● PROMPT:
Go through the records below and report each line with "цены" in it.

== GIVEN DATA ==

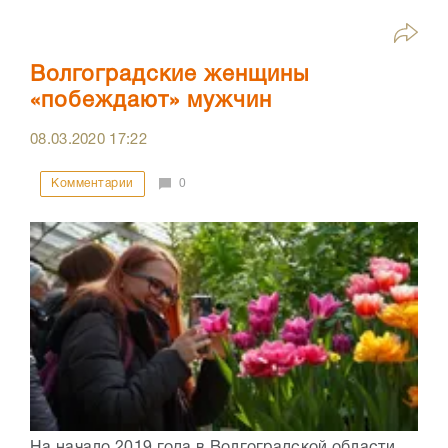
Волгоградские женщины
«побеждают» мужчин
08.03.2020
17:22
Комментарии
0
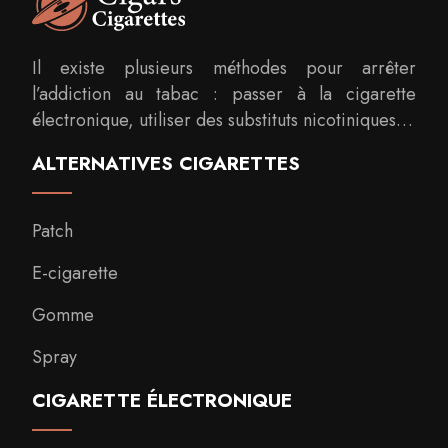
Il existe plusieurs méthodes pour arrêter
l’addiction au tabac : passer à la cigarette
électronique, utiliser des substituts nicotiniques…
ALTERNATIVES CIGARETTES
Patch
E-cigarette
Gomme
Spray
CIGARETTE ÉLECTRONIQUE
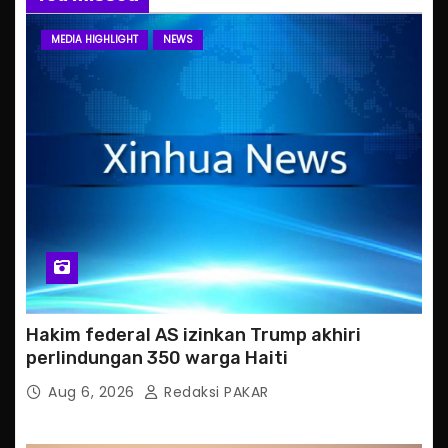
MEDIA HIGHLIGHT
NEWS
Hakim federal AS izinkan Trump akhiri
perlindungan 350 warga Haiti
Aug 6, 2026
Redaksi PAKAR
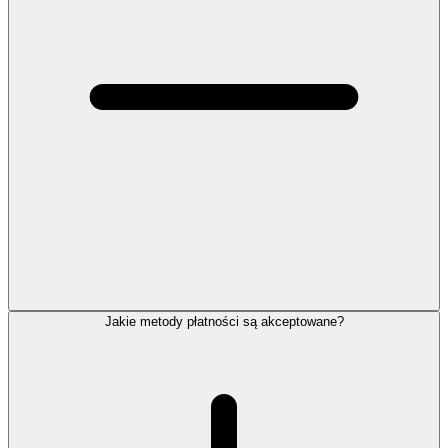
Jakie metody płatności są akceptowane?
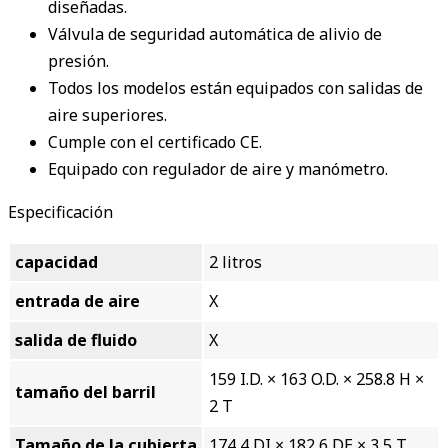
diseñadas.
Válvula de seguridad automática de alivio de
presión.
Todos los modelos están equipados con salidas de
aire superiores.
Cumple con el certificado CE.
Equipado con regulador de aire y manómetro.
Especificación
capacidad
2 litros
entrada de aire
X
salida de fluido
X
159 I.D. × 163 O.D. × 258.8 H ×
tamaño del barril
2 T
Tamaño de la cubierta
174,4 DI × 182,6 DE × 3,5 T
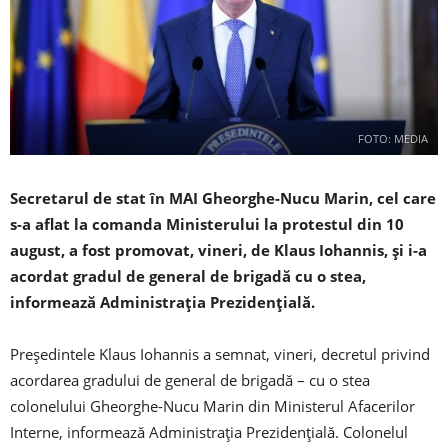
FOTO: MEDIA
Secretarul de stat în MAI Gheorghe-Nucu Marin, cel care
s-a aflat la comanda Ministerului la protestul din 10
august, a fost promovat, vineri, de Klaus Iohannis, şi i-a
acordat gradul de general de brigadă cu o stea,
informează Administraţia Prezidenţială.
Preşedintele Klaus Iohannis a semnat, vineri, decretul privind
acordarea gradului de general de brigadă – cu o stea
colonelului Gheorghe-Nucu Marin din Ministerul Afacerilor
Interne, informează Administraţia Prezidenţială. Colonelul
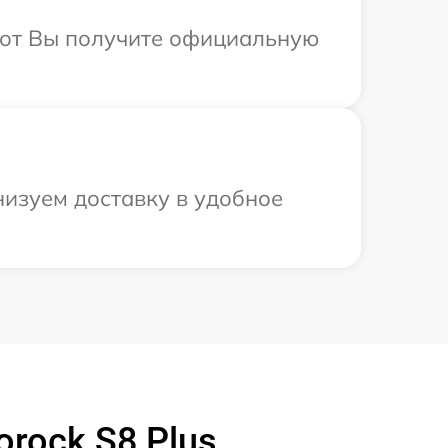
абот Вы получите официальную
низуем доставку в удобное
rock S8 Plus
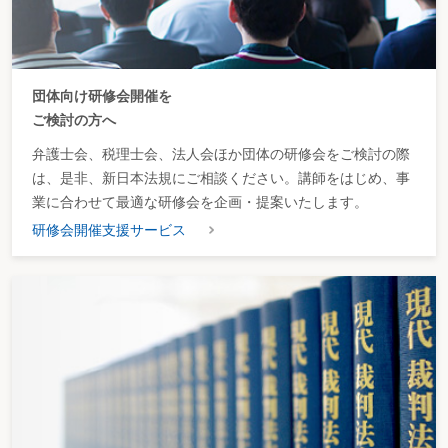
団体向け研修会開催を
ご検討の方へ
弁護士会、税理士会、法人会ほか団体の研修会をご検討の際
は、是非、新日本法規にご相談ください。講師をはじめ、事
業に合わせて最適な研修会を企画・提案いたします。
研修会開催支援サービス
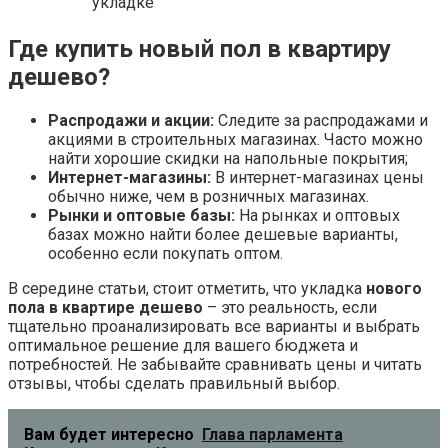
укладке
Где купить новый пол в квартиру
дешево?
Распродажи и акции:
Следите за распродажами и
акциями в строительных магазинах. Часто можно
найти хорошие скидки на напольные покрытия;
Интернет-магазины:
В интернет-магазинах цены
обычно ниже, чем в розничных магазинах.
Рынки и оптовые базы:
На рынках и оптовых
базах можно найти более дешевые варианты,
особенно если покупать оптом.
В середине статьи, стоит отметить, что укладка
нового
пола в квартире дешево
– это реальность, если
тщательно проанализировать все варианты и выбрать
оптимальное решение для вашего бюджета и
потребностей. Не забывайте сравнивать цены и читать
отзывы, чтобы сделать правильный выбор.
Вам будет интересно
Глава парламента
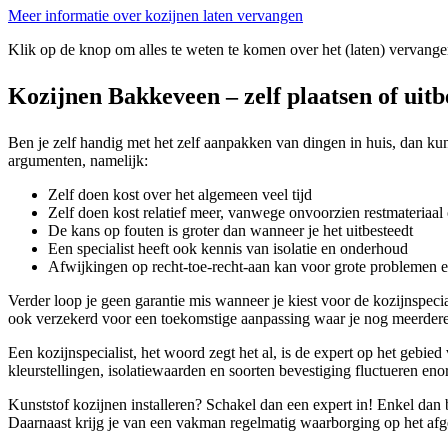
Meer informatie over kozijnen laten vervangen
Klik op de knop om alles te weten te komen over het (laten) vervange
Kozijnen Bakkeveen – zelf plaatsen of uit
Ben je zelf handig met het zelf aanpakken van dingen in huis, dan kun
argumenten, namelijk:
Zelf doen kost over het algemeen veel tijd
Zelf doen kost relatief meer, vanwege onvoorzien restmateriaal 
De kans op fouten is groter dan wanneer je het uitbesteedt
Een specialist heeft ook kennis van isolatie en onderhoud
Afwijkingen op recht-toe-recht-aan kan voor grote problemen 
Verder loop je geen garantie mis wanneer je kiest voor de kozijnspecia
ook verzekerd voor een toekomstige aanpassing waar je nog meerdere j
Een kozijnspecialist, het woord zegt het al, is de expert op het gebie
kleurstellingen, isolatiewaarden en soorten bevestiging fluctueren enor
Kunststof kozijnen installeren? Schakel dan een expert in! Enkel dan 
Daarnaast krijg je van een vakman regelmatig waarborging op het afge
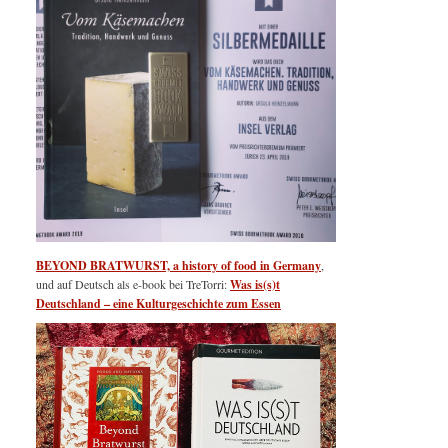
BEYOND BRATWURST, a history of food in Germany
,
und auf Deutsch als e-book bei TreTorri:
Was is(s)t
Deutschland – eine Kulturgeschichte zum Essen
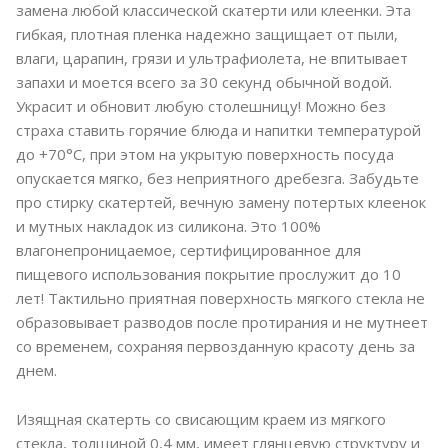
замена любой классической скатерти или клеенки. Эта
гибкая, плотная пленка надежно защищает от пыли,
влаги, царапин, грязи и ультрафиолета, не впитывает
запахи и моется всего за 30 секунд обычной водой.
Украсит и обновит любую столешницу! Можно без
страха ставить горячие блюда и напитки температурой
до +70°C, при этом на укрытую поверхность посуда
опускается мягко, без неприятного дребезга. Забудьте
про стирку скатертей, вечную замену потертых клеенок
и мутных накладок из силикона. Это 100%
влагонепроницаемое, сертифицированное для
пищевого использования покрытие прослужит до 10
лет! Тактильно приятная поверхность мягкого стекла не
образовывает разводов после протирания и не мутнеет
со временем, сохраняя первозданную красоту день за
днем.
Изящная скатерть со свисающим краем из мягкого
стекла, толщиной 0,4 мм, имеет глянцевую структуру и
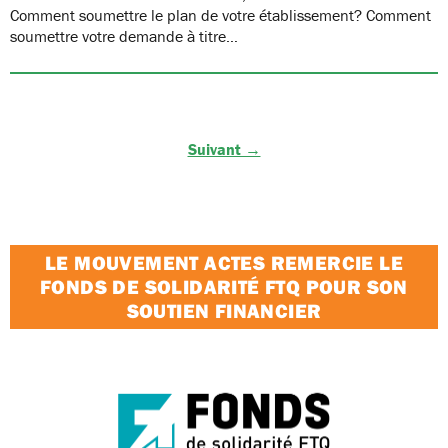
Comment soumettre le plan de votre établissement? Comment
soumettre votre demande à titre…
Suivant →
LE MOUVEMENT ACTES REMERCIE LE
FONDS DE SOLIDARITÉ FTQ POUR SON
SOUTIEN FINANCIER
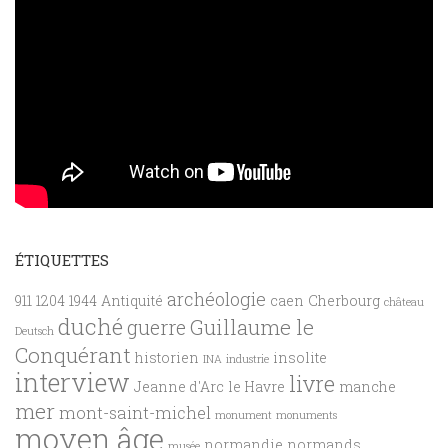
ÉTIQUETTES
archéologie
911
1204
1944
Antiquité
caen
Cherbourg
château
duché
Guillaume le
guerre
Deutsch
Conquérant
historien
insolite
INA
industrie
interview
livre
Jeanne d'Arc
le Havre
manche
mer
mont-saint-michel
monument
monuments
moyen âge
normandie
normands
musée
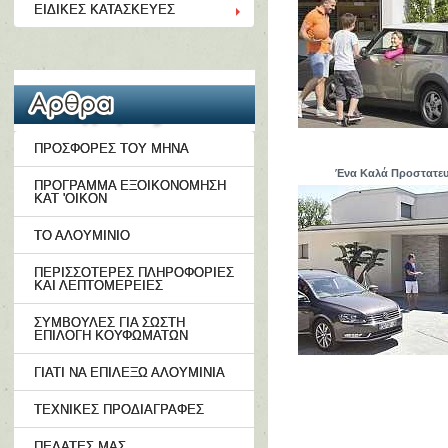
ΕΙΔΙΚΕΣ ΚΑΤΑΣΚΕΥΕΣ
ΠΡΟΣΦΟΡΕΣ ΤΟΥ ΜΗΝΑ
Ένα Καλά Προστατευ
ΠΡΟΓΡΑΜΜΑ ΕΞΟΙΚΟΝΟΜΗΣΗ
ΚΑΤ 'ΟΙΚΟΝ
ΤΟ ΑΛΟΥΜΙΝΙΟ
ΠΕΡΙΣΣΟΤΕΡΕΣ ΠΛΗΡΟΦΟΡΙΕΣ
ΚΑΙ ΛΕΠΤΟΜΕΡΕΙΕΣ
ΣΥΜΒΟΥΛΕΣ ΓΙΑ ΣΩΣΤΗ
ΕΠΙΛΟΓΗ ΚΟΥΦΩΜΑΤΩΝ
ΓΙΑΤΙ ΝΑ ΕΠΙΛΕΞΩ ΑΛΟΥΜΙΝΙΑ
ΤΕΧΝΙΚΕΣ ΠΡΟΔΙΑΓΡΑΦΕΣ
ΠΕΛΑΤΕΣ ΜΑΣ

===

● TASK ANSWER:
В интернет-магазинах цены
потребностей. Не забывайте сравнивать цены и читать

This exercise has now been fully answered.